Abstract
Background
The methodology of utilizing ICD nosology to identify psoriasis case cohorts within an EMR database has not been validated extensively.
Objective
To appraise the validity of the psoriasis case definition utilizing ICD-9 nosology and to compare performances of six distinct algorithms.
Design
Retrospective chart review of a randomly selected subset (n=966) of 2,737 cases with ≥1 ICD-9 diagnosis code for psoriasis in 2004–2013.
Results
Positive Predictive Values for the six algorithms ranged from 84.7% {Any Provider (AP) ≥ 1} to 97.7% {Dermatologist (Derm) ≥ 3}. Negative Predictive Values for the six algorithms evaluated ranged from 24.1% (‘Derm ≥ 3’) to 80.9% (‘Derm≥1’). NPV for ‘Derm≥1’ was 80.9%, while NPV for all other algorithms was ≤ 35.1%. Percent misclassification for the six algorithms ranged from 11.0% (‘Derm≥ 1’) to 46.3% (‘Derm≥ 3’). Increased frequency of code applied also resulted in corresponding significant increases in percent misclassification. Within class, percent misclassification for ‘Derm ≥ 1’ (11.0%) was significantly lower than for ‘AP≥ 1’ (15.3%, P<0.01).
Conclusions
At least one ICD-9 code applied by a dermatologist represents the strongest performing algorithm to identify psoriasis cases.

* _PROBLEM TO SOLVE_: In the abstract, which algorithm had the highest positive predictive value, and what was that value? Rely only on the abstract above.

* _GIVEN RECORDS_:

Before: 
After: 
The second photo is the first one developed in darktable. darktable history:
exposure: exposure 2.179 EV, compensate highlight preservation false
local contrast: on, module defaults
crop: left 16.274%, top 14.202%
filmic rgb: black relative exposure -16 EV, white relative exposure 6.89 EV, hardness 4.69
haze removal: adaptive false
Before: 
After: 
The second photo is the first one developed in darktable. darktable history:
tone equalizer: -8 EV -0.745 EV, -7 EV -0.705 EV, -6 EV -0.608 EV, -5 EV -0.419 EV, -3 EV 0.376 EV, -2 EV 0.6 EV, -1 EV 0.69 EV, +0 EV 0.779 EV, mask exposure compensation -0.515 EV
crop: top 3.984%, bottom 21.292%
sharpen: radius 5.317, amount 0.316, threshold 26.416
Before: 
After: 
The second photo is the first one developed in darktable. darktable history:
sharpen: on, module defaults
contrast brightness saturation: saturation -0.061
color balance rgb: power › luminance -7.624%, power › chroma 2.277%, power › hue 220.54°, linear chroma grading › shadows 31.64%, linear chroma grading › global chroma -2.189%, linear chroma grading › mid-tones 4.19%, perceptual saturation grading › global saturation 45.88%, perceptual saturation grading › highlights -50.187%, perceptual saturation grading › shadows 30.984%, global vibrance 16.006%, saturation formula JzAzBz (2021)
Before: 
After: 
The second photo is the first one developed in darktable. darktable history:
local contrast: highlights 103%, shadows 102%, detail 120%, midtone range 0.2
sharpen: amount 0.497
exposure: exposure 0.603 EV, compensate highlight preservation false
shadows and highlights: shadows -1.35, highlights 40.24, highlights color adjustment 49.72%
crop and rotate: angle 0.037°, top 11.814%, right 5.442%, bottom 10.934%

* _ANSWER TO THE PROBLEM_: Dermatologist (Derm) ≥ 3, at 97.7%.